Benefícios fiscais para as universidades
Os detalhes da isenção de impostos e de contribuições das instituições que aceitam o termo de adesão do Prouni são regidos por uma normativa de 2013 da Receita Federal.
O texto define que, durante o período de vigência do termo de adesão, as instituições ficam isentas dos seguintes tributos:
- Contribuição para o Financiamento da Seguridade Social (Cofins);
- Contribuição para o PIS/Pasep;
- Contribuição Social sobre o Lucro Líquido (CSLL); e
- Imposto sobre a Renda da Pessoa Jurídica (IRPJ).
Quando o programa foi criado, a isenção era calculada com base na oferta das bolsas. No entanto, desde 2014, o benefício fiscal está associado ao preenchimento das vagas.
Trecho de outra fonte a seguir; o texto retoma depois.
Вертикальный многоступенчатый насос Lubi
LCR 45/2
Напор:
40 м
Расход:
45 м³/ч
“Se a instituição tem que ofertar, por obrigação legal, 10 bolsas, mas só preenche sete, ela vai ter 70% de isenção. Hoje, é assim que funciona”, explica Henrique Silveira.
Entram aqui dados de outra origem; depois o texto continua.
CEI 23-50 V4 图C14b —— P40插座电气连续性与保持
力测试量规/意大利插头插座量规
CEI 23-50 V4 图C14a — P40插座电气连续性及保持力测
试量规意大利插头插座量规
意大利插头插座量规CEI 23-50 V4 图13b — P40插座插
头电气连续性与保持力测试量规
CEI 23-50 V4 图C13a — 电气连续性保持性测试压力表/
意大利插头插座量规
Como as vagas criadas são calculadas
O cálculo exato para criação e preenchimento de bolsas é o seguinte:
- A universidade que adere ao programa precisa criar uma vaga para cada 10,7 alunos pagantes matriculados no período letivo anterior. Ou seja, a cada 107 estudantes que pagam pelas mensalidades, a instituição criará 10 bolsas integrais de Prouni, no mínimo.
Mas, além de criar a vaga, a instituição precisa que essa quantidade mínima de bolsas seja preenchida para conseguir a totalidade da isenção de impostos. Então, não basta disponibilizar as vagas, é preciso que elas sejam ocupadas.
O que dizem representantes das instituições
Para as instituições privadas de ensino superior, o Prouni é um programa exitoso, mas possui problemas operacionais que dificultam justamente o preenchimento das vagas.
Lúcia Teixeira, presidente do Sindicato das Entidades Mantenedoras de Estabelecimentos de Ensino Superior (Semesp), avalia que a ociosidade das vagas é um problema que deveria ser combatido em parceria com o governo federal.
Para ela, a ocupação das vagas aumentaria com mais divulgação do programa por parte do governo, mas a flexibilização de aspectos do processo de seleção seria fundamental.
Atualmente, a nota de corte do Prouni é a média de 450 no Enem. Mas muitos alunos foram afetados pela pandemia e atingir essa média se tornou mais difícil. Talvez, em um primeiro momento, essa nota pudesse ser reduzida e o aspecto do prejuízo poderia ser considerado na seleção” Lúcia Teixeira, presidente do Semesp.
A presidente do Semesp sugere que o prejuízo de aprendizado trazido pelo estudante poderia ser combatido já durante o curso superior, em um projeto de recuperação de aprendizagem integrado à graduação.